* **PROBLEM TO SOLVE**: Your result should be every line of the records below that contains the word "trained".

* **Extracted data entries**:
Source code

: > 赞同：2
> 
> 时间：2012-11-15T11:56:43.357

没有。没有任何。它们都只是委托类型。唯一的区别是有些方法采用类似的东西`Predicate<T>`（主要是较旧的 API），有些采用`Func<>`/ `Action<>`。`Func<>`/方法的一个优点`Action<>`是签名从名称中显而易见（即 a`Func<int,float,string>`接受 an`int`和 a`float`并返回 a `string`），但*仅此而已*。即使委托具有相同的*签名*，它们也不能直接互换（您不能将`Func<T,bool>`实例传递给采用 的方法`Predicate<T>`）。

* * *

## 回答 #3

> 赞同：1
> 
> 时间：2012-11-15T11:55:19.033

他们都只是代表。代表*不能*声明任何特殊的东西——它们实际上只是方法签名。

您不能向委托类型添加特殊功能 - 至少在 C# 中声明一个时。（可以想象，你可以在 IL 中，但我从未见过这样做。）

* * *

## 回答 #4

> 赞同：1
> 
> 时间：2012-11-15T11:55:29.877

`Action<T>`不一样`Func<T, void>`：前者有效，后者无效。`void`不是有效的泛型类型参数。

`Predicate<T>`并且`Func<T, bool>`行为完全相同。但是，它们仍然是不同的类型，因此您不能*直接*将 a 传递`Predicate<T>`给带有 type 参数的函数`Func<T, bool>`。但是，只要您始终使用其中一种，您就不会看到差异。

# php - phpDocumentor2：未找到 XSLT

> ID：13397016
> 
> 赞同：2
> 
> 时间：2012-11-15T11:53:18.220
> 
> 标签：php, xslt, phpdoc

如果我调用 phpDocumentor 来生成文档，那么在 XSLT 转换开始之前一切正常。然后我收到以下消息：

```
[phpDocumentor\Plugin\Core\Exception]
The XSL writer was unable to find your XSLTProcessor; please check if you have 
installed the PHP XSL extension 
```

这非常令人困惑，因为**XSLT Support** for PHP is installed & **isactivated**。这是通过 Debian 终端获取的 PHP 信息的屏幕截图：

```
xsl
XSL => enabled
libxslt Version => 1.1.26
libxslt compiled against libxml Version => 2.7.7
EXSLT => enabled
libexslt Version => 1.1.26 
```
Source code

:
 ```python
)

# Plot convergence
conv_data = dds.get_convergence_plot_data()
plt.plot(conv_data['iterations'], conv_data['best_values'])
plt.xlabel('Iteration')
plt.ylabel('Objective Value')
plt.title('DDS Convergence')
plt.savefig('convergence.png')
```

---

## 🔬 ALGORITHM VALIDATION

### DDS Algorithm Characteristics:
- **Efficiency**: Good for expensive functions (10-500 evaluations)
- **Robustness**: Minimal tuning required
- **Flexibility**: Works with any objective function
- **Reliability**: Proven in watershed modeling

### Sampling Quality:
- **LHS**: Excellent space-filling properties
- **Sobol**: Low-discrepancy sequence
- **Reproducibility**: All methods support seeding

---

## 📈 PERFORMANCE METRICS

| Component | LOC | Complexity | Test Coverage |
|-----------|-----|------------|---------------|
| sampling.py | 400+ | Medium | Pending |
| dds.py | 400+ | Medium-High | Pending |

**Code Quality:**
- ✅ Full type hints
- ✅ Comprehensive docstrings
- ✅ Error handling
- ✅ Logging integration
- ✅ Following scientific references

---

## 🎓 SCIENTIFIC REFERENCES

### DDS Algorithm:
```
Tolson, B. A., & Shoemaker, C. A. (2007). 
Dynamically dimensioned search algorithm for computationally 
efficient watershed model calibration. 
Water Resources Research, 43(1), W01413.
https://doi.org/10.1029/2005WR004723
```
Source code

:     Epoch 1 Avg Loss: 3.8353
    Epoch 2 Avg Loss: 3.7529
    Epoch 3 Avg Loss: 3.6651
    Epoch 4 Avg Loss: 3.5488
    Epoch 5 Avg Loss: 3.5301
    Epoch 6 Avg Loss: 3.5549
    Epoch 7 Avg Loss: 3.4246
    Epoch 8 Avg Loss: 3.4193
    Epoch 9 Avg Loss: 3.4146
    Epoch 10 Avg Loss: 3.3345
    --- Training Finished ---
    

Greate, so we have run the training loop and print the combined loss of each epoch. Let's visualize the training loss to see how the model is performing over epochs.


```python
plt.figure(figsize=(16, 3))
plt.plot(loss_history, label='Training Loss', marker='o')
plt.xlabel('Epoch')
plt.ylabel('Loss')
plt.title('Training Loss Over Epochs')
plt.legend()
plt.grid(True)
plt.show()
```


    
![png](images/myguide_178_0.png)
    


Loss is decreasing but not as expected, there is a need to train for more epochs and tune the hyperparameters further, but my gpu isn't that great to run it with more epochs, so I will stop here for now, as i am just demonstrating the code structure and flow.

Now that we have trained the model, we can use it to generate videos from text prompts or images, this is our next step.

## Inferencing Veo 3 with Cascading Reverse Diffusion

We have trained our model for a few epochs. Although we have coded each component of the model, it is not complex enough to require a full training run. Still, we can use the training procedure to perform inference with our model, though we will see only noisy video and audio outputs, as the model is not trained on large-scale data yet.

* **WRITTEN RESPONSE**:
Now that we have trained the model, we can use it to generate videos from text prompts or images, this is our next step.
We have trained our model for a few epochs. Although we have coded each component of the model, it is not complex enough to require a full training run. Still, we can use the training procedure to perform inference with our model, though we will see only noisy video and audio outputs, as the model is not trained on large-scale data yet.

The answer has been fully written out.